After the Cliff Palace tour, we returned to the truck and continued along the Cliff Palace Loop, stopping at turnouts to view additional cliff/alcove housing/villages in differing states of erosion across the mesa from where we stood.
Our binoculars were particularly useful. With still plenty of daylight, we continued to the Mesa Top Loop, on Chapin Mesa where the full spectrum and “evolution” of “housing” that has been found at Mesa Verde.
We take a walk around the floor of an excavated Pit House “common” from 700-950 CE. There is a nearby village of Pueblo style building(s) “common” from 900-1100 CE. As it is getting late, we leave that walk for another time and head back down the mesa, stopping at each of the vistas to search out more dwellings tucked into alcoves and under eroding cliff tops.
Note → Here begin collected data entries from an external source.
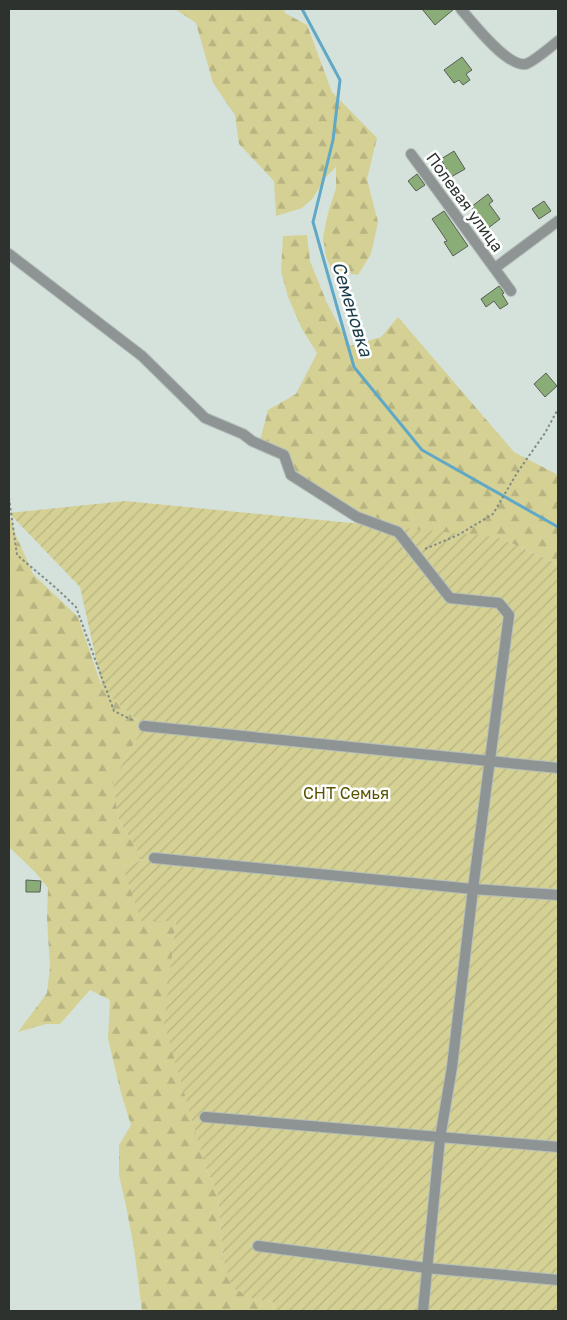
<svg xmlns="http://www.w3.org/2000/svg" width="567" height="1320" font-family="'Golos Text',sans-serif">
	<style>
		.forest { fill: url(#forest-firs) }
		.garden { fill: url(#garden-furrows) }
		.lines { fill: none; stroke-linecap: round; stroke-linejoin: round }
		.stream { stroke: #60a8c6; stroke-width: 3 }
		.building { fill: #8aad77; stroke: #585e55 }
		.minor-casing { stroke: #b3bfb9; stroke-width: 12 }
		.path { stroke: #828b86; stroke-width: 2; stroke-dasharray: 2.5 2.5; stroke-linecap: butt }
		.minor { stroke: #8e9494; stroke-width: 10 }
		.labels { text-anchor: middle; stroke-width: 5; stroke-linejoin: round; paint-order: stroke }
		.street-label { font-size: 16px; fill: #2d322f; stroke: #fff }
		.park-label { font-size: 16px; fill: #595200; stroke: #fff }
		.water-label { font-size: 18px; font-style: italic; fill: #183a47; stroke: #fff }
	</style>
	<defs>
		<pattern id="forest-firs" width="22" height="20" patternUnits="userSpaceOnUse" patternTransform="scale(1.25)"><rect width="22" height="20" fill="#d5d195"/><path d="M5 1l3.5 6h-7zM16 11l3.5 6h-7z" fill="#b7b481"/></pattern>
		<pattern id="garden-furrows" width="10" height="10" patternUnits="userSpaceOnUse" patternTransform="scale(1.25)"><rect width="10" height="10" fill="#d5d195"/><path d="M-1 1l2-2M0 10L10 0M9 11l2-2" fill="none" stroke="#b7b481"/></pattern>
	</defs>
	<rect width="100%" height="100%" fill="#d5e2db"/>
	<g class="forest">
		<polygon points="175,9 284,9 285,13 307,25 332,92 377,138 367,179 378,222 371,254 358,275 332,270 326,257 323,237 328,213 336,188 336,167 325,178 313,198 302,208 276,216 274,181 239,144 235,115 213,83 196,23"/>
		<polygon points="307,235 310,261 327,303 350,346 381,337 398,317 514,452 558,475 558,564 497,537 398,532 357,517 291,475 284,455 259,444 268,410 296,394 317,353 302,329 288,297 281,271 283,236"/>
		<polygon points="9,513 15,533 33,574 78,617 103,690 144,726 123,762 113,783 119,820 143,860 123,867 176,920 165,1023 205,1165 218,1195 223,1258 253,1299 273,1302 274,1311 142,1311 134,1248 126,1206 119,1175 119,1145 131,1125 121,1093 108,1039 110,1000 90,990 60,1024 46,1024 18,1032 47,993 50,967 47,919 48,888 35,872 9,847"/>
	</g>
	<polygon class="garden" points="125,501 497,537 558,564 558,1311 274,1311 273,1302 253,1299 232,1287 223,1258 218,1195 205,1165 164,1023 176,921 141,921 123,867 143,860 119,820 113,783 123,762 144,726 103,690 80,587 9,513"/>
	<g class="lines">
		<polyline class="stream" points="302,9 340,80 333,140 313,222 354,367 422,450 558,527"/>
	</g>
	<g class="building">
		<polygon points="422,9 454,9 435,25"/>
		<polygon points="462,57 472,70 466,74 470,80 463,85 459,80 454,83 444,70"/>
		<polygon points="454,151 465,169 451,177 441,159"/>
		<polygon points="417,174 425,185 416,191 408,181"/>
		<polygon points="488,194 493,201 489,204 500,219 487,229 471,207"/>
		<polygon points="544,201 551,211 539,219 532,209"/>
		<polygon points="444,211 468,246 453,256 444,242 447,241 432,219"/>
		<polygon points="499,286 504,293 502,294 508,304 500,309 494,301 486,307 481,299"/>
		<polygon points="546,373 557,386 545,397 534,384"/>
		<polygon points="26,880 41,881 40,892 26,892"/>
	</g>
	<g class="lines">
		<g class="minor-casing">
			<g id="minor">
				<path d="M461 9C472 22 508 68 526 64 532 62 552 46 558 41"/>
				<polyline points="411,154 511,291"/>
				<polyline points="9,254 142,356 205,418 243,434 252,441 284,455 291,475 357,517 398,532 450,598 499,603 509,615 473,889 452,1067 440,1138 423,1311"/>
				<polyline points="495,268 558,221"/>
				<polyline points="144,726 558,768"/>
				<polyline points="154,858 473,889 558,895"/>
				<polyline points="205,1117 558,1147"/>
				<polyline points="258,1246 427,1268 558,1280"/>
			</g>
		</g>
		<g class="path">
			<polyline points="9,498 17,555 56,588 76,607 114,711 134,721"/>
			<polyline points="425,549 458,535 493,514 517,473 545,433 558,409"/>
		</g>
		<use href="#minor" class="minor"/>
	</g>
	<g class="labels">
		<g class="street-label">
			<text transform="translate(465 202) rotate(54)" y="6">Полевая улица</text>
		</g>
		<g class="park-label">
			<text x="346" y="799">СНТ Семья</text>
		</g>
		<g class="water-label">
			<text transform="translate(352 309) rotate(73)" y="6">Семеновка</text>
		</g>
	</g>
	<rect width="567" height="1320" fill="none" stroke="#2d322f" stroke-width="20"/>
</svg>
On our way down, we pass by Far View, and its Lodge, and on this particular day, its name does not disappoint, for the views from Mesa Verde stretch into New Mexico where we can see Ship Rock jutting out on the horizon some 100 miles away. As we make our way down to the bottom of the mesa, we wonder aloud how remarkable a feat it was to build this road, and even more so, how the Ancestral Puebloans came to live upon this particular mesa top. With all of our technological advances, I feel somewhat “primative” compared to the ingenueity and skillsets these ancient peoples employed.